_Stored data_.
....................
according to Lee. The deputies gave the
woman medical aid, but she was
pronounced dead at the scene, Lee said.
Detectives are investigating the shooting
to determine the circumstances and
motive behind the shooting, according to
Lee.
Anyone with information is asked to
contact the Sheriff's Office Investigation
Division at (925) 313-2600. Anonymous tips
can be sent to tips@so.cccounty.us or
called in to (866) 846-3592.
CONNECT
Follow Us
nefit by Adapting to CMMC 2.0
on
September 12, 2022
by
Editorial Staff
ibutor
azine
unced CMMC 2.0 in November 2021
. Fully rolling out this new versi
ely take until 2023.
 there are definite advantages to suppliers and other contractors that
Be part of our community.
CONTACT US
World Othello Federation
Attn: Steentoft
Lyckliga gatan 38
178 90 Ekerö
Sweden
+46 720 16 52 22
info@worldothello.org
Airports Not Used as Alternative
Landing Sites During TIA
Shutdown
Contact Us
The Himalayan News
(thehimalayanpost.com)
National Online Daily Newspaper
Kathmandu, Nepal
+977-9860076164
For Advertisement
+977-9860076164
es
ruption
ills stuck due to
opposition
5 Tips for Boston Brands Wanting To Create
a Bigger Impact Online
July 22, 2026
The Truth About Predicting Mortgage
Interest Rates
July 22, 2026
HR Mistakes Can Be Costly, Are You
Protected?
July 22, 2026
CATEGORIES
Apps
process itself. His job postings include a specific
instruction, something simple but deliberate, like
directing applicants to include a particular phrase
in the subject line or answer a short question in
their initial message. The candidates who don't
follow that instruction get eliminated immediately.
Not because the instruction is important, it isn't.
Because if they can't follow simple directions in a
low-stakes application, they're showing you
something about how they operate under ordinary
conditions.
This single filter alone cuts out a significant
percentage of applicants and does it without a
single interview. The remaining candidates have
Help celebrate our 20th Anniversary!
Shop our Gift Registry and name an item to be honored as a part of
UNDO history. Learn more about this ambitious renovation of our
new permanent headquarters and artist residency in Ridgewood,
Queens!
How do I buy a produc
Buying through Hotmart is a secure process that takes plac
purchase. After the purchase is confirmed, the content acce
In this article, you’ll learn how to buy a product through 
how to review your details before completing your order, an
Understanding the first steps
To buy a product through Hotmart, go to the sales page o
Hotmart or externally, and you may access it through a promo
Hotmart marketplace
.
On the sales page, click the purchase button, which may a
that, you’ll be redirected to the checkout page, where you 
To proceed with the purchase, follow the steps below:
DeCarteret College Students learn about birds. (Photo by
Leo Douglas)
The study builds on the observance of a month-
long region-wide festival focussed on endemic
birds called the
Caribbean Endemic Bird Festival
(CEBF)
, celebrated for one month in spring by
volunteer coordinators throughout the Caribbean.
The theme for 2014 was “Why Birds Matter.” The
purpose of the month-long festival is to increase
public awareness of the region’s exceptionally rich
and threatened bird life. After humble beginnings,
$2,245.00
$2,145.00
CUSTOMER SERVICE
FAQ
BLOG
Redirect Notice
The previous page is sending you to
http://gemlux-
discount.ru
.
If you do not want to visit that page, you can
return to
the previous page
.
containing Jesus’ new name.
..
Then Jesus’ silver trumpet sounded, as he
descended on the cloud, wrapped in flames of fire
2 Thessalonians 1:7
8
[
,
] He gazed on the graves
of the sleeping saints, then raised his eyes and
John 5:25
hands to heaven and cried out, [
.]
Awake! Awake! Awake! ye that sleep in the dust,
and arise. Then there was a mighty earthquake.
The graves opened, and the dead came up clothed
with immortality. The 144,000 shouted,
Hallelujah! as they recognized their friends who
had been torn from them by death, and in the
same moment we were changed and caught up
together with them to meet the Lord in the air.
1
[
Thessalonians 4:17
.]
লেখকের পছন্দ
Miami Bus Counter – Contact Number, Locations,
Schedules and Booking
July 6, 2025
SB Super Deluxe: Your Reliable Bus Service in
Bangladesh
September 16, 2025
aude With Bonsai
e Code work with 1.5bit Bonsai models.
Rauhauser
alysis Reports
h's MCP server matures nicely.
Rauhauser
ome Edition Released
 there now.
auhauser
....................
Report every line in the rows above that contains the string "sales". Case counts.

_Completed exercise_.
To buy a product through Hotmart, go to the sales page o
On the sales page, click the purchase button, which may a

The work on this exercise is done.